[[ Data under study, beginning ]]

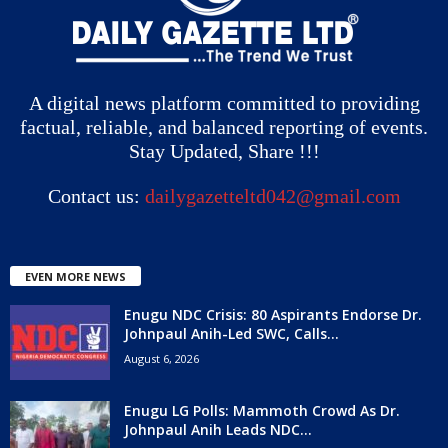
A digital news platform committed to providing
factual, reliable, and balanced reporting of events.
Stay Updated, Share !!!
Contact us:
dailygazetteltd042@gmail.com
EVEN MORE NEWS
Enugu NDC Crisis: 80 Aspirants Endorse Dr.
Johnpaul Anih-Led SWC, Calls...
August 6, 2026
Enugu LG Polls: Mammoth Crowd As Dr.
Johnpaul Anih Leads NDC...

[[ Data under study, end ]]

_Problem to solve_
Could you reproduce every line of text from the items above word for word, leaving out the pictures?

_Task output_
A digital news platform committed to providing
factual, reliable, and balanced reporting of events.
Stay Updated, Share !!!
Contact us:
dailygazetteltd042@gmail.com
EVEN MORE NEWS
Enugu NDC Crisis: 80 Aspirants Endorse Dr.
Johnpaul Anih-Led SWC, Calls...
August 6, 2026
Enugu LG Polls: Mammoth Crowd As Dr.
Johnpaul Anih Leads NDC...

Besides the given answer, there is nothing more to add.